As well as analyzing the external factors at play, Professor Putwain also identifies the internal and psychological drivers of exam anxiety. He suggests it is not always prompted by a fear of failure but is also triggered by a threat to self-worth. Some pupils adopt “safety” behaviors such as studying to excess to prevent a “catastrophic” outcome; or they become convinced that worrying will provide a solution, a belief that means they fail to break the cycle of anxiety.

Anecdotes from pupils are used in the book to highlight the impact of high exam anxiety on educational achievement. As anxiety overloads working memory, some students talk about their mind going blank or remembering the test answers only after they have left the room.

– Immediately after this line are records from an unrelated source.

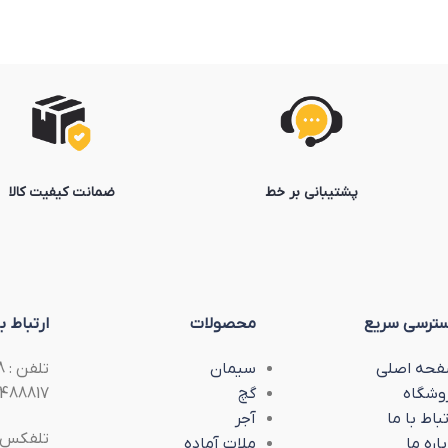
پشتیبانی بر خط
ضمانت کیفیت کالا
ترسی سریع
محصولات
ارتباط با
حه اصلی
سیمان
وشگاه
گچ
488817
تباط با ما
آجر
تلفکس :
باره ما
ملات آماده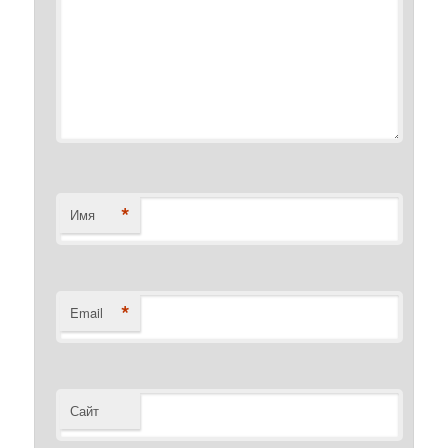
*
Имя
*
Email
Сайт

Professor Putwain recommends psychological techniques to help professionals identify and support highly test-anxious students. These include Tackling Exam Pressure and Stress (STEPS), an approach the author pioneered based on controlling anxiety to change negative thinking.

Stress is often unavoidable in life but what counts is how one responds to pressure, according to the book. A challenge response is when students have the resources to cope but stress becomes a threat when they believe they lack these resources. Anxiety is a response to this threat and leads to burnout over time and underachievement.

The book offers comprehensive approaches for teachers, school leaders, parents, and professionals involved in school welfare to address pressures of preparing for high-stakes exams in educational systems worldwide.

The author suggests that secondary schools should normalize the “theater” of exams—sitting children in rows in silence—by starting the process earlier and reassuring them that they should not fear exam stress.

Other recommendations include broad policy reform, including replacing the current system with several smaller exams that can be retaken, alternative forms of assessment such as essays, and school inspections that support schools.